The judgment of the Supreme Court of Ohio is reversed. Redrup v. New York, 386 U.S. 767 (1967).
MR. CHIEF JUSTICE BURGER, dissenting.
The trial court, endeavoring to apply the standards articulated by this Court, held that the materials in question are obscene within the meaning of the relevant Ohio statute. This conclusion rested on findings that the materials are patently offensive to contemporary community standards relating to the description or representation of sexual matters; that, when taken as a whole, their dominant theme appeals to the prurient interest of the reader; and that they are utterly without redeeming social value. The Ohio appellate courts declined to disturb that judgment. Yet today the Court reverses, citing only Redrup.
I dissent from such a summary disposition, not only for the reasons expressed in my dissenting opinion in Cain v. Kentucky, 397 U.S. 319 (1970), but also because I find no justification, constitutional or otherwise, for this Court's assuming the role of a supreme and unreviewable board of censorship for the 50 States, subjectively judging each piece of material brought before it without regard to the findings or conclusions of other courts, state or federal. That is not one of the purposes for which this Court was established.

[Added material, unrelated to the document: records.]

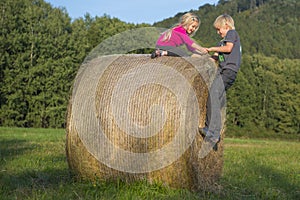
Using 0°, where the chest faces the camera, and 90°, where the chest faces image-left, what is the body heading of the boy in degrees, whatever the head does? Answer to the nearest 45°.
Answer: approximately 90°

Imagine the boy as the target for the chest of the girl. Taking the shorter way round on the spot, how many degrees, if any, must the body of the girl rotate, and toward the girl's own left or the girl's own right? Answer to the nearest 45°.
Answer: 0° — they already face them

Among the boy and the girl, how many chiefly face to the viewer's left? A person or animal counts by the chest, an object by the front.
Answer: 1

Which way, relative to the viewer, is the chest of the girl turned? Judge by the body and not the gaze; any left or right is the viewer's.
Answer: facing to the right of the viewer

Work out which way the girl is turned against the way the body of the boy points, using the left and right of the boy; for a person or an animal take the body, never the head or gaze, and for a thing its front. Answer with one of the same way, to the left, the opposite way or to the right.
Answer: the opposite way

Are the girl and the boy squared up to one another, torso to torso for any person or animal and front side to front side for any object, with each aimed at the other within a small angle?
yes

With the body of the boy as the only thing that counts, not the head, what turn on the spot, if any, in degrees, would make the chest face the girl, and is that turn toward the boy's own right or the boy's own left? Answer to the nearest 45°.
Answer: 0° — they already face them
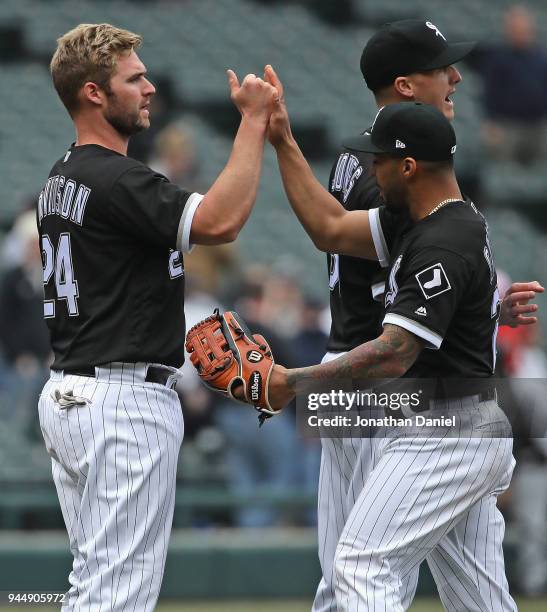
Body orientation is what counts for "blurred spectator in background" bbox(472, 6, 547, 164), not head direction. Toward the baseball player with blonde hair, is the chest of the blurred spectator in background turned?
yes

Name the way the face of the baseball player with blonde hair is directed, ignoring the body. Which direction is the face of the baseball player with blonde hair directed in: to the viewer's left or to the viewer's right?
to the viewer's right

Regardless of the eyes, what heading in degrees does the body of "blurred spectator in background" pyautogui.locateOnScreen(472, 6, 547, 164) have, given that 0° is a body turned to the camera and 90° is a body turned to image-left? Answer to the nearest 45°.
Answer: approximately 0°

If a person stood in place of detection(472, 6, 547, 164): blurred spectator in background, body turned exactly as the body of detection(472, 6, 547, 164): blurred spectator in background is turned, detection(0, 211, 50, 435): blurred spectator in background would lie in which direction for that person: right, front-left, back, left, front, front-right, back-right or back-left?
front-right

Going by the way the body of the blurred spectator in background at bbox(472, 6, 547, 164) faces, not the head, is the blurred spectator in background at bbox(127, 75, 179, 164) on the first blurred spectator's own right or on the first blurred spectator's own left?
on the first blurred spectator's own right

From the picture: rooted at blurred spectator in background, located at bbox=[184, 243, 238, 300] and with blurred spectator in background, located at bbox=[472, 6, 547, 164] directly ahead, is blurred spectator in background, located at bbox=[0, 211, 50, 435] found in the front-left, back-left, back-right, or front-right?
back-left

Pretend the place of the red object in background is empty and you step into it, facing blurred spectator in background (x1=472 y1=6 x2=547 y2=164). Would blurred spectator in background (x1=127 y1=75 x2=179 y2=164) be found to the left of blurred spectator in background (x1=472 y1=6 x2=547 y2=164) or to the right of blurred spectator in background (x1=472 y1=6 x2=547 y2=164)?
left

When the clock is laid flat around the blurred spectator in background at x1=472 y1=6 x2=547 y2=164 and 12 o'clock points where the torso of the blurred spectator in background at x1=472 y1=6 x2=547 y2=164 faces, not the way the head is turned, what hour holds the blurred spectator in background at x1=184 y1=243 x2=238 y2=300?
the blurred spectator in background at x1=184 y1=243 x2=238 y2=300 is roughly at 1 o'clock from the blurred spectator in background at x1=472 y1=6 x2=547 y2=164.

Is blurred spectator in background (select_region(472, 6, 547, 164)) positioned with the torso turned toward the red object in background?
yes
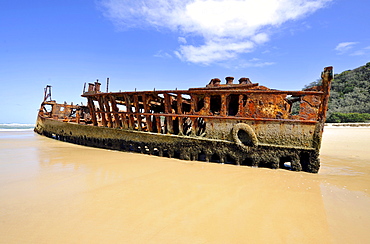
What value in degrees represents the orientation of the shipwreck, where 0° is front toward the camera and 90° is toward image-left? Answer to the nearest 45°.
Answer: approximately 315°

MR. JUSTICE HARLAN, for reasons expressed in his [398 U.S. 434, 435] opinions in Roth v. United States, 354 U.S. 476, 496 (1957); Jacobellis v. Ohio, 378 U.S. 184, 203 (1964); and Memoirs v. Massachusetts, 383 U.S. 413, 455 (1966), would leave the judgment of the state court undisturbed.
MR. JUSTICE MARSHALL and MR. JUSTICE BLACKMUN took no part in the consideration or decision of this case.